→ **WHAT THIS TASK INVOLVES**: Quote the whole listing verbatim.

Start of PROVIDED DATA

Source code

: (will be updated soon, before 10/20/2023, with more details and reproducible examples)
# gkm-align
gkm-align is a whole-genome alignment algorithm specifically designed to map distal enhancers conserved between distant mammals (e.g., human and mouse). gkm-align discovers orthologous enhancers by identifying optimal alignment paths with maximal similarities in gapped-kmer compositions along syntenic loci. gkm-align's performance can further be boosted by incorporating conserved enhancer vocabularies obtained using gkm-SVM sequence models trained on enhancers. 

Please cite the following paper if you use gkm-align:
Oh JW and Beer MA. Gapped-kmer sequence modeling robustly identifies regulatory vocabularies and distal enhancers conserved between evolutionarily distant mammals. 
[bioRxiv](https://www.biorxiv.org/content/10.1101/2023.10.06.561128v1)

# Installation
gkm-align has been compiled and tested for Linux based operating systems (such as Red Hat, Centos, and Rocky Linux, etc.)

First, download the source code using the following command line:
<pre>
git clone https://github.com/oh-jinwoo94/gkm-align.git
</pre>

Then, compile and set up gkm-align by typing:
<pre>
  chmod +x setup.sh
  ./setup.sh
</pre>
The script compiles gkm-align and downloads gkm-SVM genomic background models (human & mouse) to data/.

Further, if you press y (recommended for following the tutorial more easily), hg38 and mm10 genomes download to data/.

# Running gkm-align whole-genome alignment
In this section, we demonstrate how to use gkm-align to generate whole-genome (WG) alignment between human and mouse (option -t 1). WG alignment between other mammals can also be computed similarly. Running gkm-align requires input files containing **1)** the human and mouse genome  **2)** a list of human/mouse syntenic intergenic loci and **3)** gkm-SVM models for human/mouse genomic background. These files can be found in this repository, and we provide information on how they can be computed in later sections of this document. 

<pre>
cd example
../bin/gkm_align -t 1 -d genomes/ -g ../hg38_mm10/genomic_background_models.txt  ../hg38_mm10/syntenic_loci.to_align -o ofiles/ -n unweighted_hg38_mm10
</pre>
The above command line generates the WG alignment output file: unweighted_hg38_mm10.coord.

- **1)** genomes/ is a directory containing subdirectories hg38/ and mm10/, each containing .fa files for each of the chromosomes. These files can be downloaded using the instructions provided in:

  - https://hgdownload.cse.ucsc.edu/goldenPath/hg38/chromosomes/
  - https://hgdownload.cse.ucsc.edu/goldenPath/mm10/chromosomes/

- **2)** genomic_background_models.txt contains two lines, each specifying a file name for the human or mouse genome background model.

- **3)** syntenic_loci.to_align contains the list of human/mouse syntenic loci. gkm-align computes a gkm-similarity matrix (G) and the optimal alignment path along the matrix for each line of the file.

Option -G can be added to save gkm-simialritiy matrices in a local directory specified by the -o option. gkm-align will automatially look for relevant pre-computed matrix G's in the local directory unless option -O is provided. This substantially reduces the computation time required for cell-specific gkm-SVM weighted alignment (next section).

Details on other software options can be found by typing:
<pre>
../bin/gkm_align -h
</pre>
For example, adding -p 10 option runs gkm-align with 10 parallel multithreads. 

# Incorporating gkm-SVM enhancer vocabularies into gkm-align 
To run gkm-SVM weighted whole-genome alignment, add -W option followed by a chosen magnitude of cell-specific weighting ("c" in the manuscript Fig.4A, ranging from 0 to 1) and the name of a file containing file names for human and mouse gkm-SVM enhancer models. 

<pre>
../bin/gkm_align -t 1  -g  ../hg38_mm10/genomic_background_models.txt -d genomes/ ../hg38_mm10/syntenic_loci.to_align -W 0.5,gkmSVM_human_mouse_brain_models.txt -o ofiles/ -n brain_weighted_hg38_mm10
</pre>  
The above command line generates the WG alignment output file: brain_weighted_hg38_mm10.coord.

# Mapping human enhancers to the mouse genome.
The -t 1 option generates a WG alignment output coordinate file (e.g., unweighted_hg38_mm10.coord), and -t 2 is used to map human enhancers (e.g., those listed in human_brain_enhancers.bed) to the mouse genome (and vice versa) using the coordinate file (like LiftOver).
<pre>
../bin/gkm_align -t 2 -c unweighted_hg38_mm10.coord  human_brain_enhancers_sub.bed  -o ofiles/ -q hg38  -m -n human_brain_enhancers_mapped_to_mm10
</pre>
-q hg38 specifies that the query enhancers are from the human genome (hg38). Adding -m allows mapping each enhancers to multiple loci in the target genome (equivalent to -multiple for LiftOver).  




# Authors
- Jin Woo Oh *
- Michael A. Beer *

End of PROVIDED DATA

→ **TASK SOLUTION**:
Source code

: (will be updated soon, before 10/20/2023, with more details and reproducible examples)
# gkm-align
gkm-align is a whole-genome alignment algorithm specifically designed to map distal enhancers conserved between distant mammals (e.g., human and mouse). gkm-align discovers orthologous enhancers by identifying optimal alignment paths with maximal similarities in gapped-kmer compositions along syntenic loci. gkm-align's performance can further be boosted by incorporating conserved enhancer vocabularies obtained using gkm-SVM sequence models trained on enhancers. 

Please cite the following paper if you use gkm-align:
Oh JW and Beer MA. Gapped-kmer sequence modeling robustly identifies regulatory vocabularies and distal enhancers conserved between evolutionarily distant mammals. 
[bioRxiv](https://www.biorxiv.org/content/10.1101/2023.10.06.561128v1)

# Installation
gkm-align has been compiled and tested for Linux based operating systems (such as Red Hat, Centos, and Rocky Linux, etc.)

First, download the source code using the following command line:
<pre>
git clone https://github.com/oh-jinwoo94/gkm-align.git
</pre>

Then, compile and set up gkm-align by typing:
<pre>
  chmod +x setup.sh
  ./setup.sh
</pre>
The script compiles gkm-align and downloads gkm-SVM genomic background models (human & mouse) to data/.

Further, if you press y (recommended for following the tutorial more easily), hg38 and mm10 genomes download to data/.

# Running gkm-align whole-genome alignment
In this section, we demonstrate how to use gkm-align to generate whole-genome (WG) alignment between human and mouse (option -t 1). WG alignment between other mammals can also be computed similarly. Running gkm-align requires input files containing **1)** the human and mouse genome  **2)** a list of human/mouse syntenic intergenic loci and **3)** gkm-SVM models for human/mouse genomic background. These files can be found in this repository, and we provide information on how they can be computed in later sections of this document. 

<pre>
cd example
../bin/gkm_align -t 1 -d genomes/ -g ../hg38_mm10/genomic_background_models.txt  ../hg38_mm10/syntenic_loci.to_align -o ofiles/ -n unweighted_hg38_mm10
</pre>
The above command line generates the WG alignment output file: unweighted_hg38_mm10.coord.

- **1)** genomes/ is a directory containing subdirectories hg38/ and mm10/, each containing .fa files for each of the chromosomes. These files can be downloaded using the instructions provided in:

  - https://hgdownload.cse.ucsc.edu/goldenPath/hg38/chromosomes/
  - https://hgdownload.cse.ucsc.edu/goldenPath/mm10/chromosomes/

- **2)** genomic_background_models.txt contains two lines, each specifying a file name for the human or mouse genome background model.

- **3)** syntenic_loci.to_align contains the list of human/mouse syntenic loci. gkm-align computes a gkm-similarity matrix (G) and the optimal alignment path along the matrix for each line of the file.

Option -G can be added to save gkm-simialritiy matrices in a local directory specified by the -o option. gkm-align will automatially look for relevant pre-computed matrix G's in the local directory unless option -O is provided. This substantially reduces the computation time required for cell-specific gkm-SVM weighted alignment (next section).

Details on other software options can be found by typing:
<pre>
../bin/gkm_align -h
</pre>
For example, adding -p 10 option runs gkm-align with 10 parallel multithreads. 

# Incorporating gkm-SVM enhancer vocabularies into gkm-align 
To run gkm-SVM weighted whole-genome alignment, add -W option followed by a chosen magnitude of cell-specific weighting ("c" in the manuscript Fig.4A, ranging from 0 to 1) and the name of a file containing file names for human and mouse gkm-SVM enhancer models. 

<pre>
../bin/gkm_align -t 1  -g  ../hg38_mm10/genomic_background_models.txt -d genomes/ ../hg38_mm10/syntenic_loci.to_align -W 0.5,gkmSVM_human_mouse_brain_models.txt -o ofiles/ -n brain_weighted_hg38_mm10
</pre>  
The above command line generates the WG alignment output file: brain_weighted_hg38_mm10.coord.

# Mapping human enhancers to the mouse genome.
The -t 1 option generates a WG alignment output coordinate file (e.g., unweighted_hg38_mm10.coord), and -t 2 is used to map human enhancers (e.g., those listed in human_brain_enhancers.bed) to the mouse genome (and vice versa) using the coordinate file (like LiftOver).
<pre>
../bin/gkm_align -t 2 -c unweighted_hg38_mm10.coord  human_brain_enhancers_sub.bed  -o ofiles/ -q hg38  -m -n human_brain_enhancers_mapped_to_mm10
</pre>
-q hg38 specifies that the query enhancers are from the human genome (hg38). Adding -m allows mapping each enhancers to multiple loci in the target genome (equivalent to -multiple for LiftOver).  




# Authors
- Jin Woo Oh *
- Michael A. Beer *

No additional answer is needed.